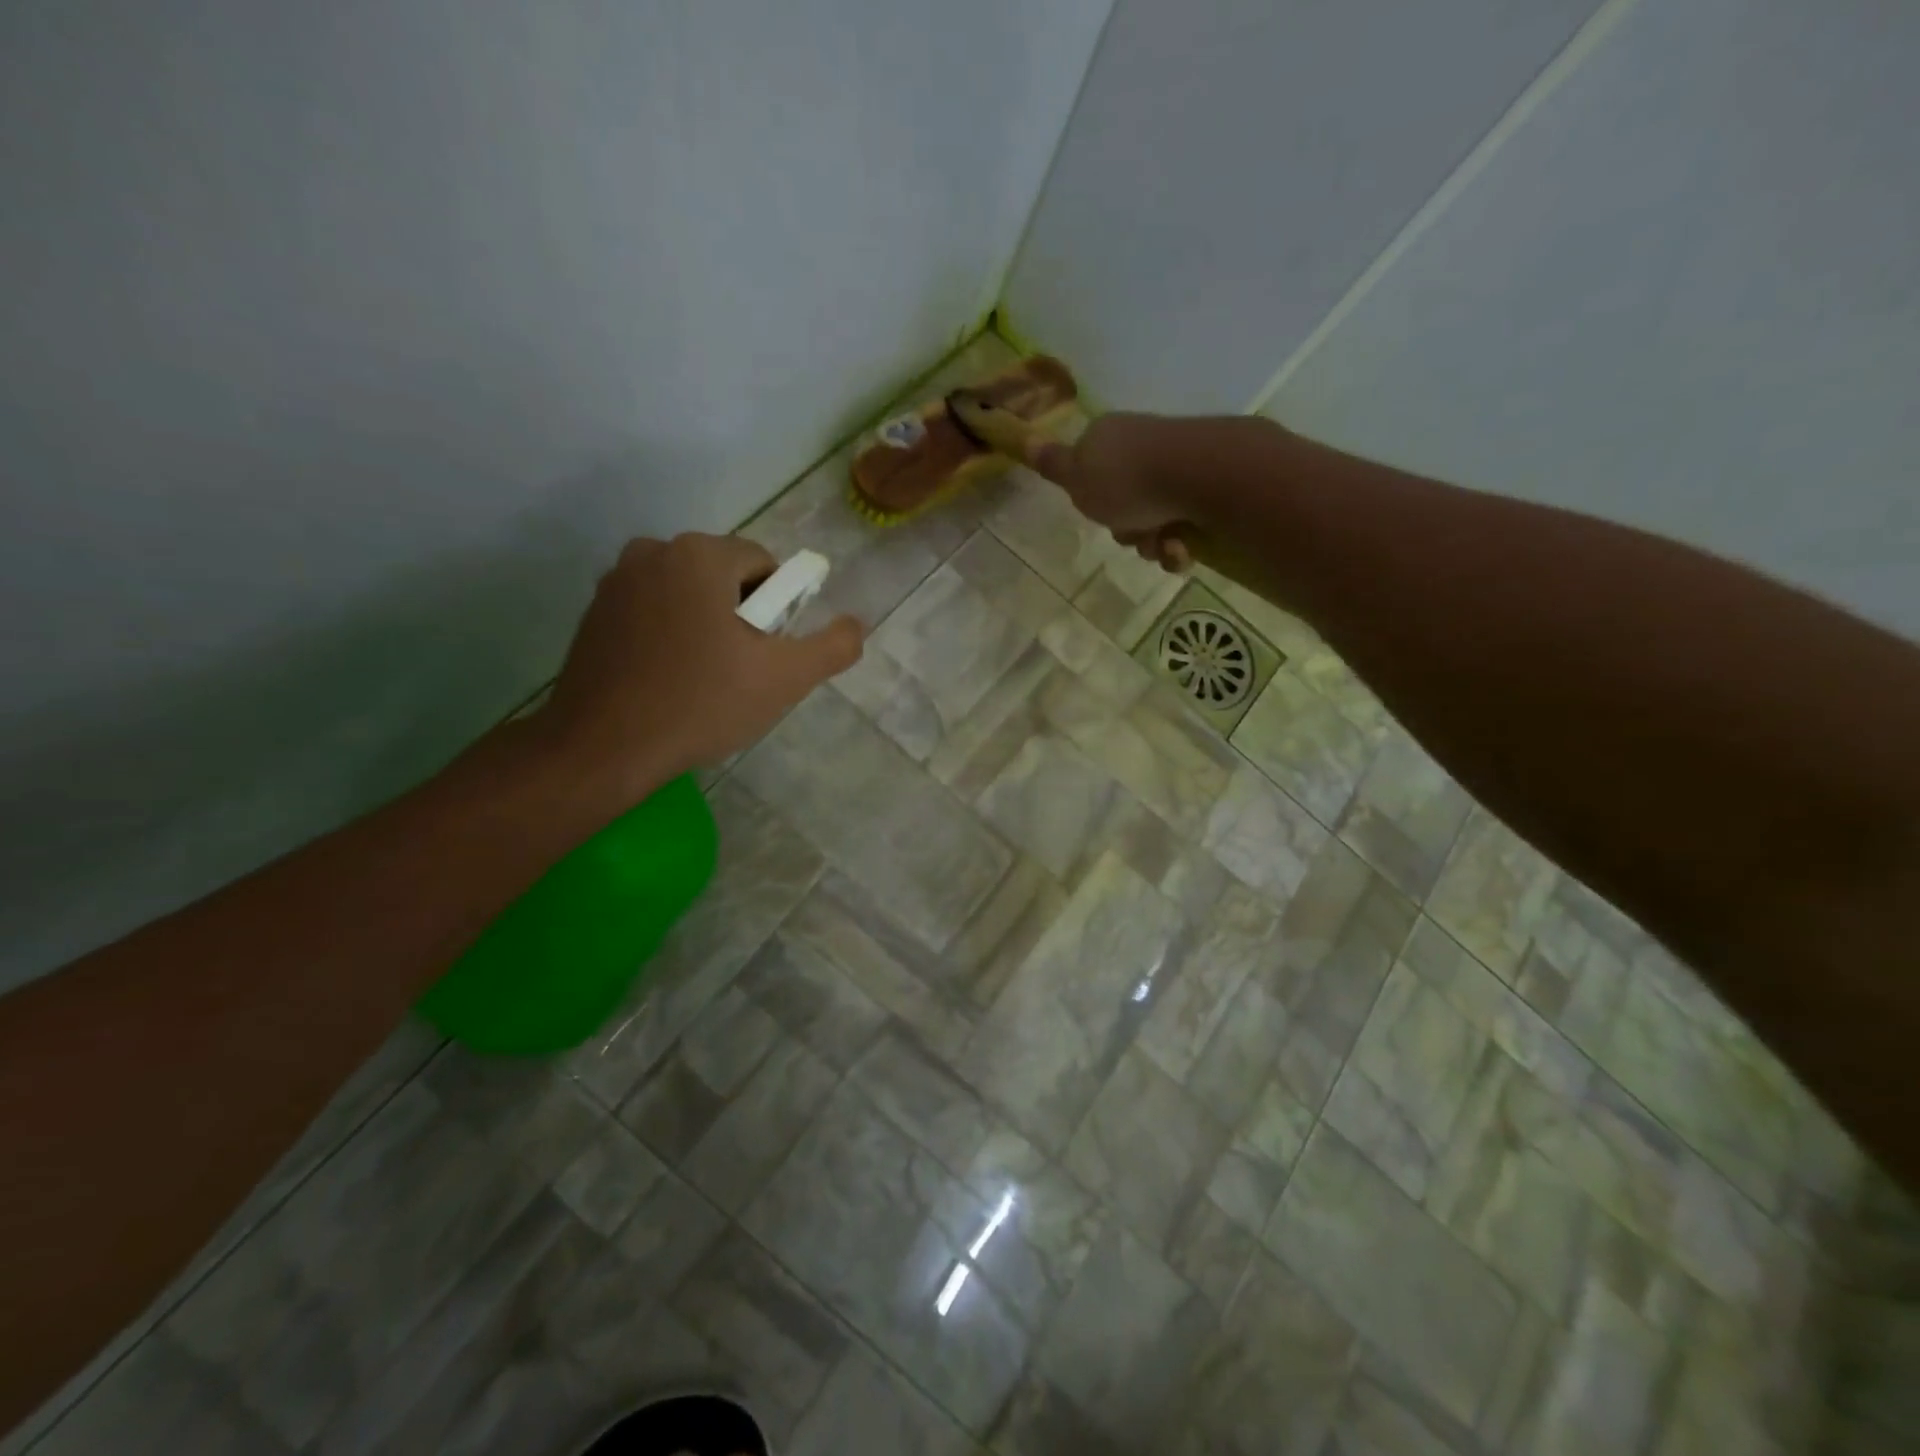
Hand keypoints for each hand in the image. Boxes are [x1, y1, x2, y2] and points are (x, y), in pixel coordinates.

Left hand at [540, 533, 862, 804]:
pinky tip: (668, 680)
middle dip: (741, 616)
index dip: (778, 609)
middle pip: (724, 576)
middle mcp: (653, 551)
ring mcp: (616, 581)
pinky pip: (653, 611)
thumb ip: (832, 647)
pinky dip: (670, 635)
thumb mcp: (784, 679)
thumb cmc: (700, 704)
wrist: (603, 748)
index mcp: (699, 554)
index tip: (767, 653)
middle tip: (740, 671)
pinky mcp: (593, 613)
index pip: (764, 564)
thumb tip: (856, 625)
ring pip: (687, 594)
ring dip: (706, 625)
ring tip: (703, 679)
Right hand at [1032, 412, 1197, 570]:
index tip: (1096, 511)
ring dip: (1153, 543)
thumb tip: (1024, 438)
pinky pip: (1183, 523)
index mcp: (1108, 438)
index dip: (1090, 499)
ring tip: (1164, 545)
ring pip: (1153, 518)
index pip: (1089, 472)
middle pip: (1122, 502)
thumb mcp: (1076, 476)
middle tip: (1132, 533)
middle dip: (1126, 529)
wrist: (1198, 475)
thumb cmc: (1126, 480)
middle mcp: (1141, 446)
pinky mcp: (1205, 485)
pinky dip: (1180, 543)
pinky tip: (1183, 547)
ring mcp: (1176, 464)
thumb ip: (1052, 464)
------------------------
* Brief *
Each line above that contains "hand" must be copied out.

* Response *
Hand keypoints for each hand in the image. Boxes are [x1, y1, x2, y2] and points are (x, y), in pixel coordinates.
Left hand at [540, 533, 862, 804]:
Right hand at [1032, 412, 1197, 570]:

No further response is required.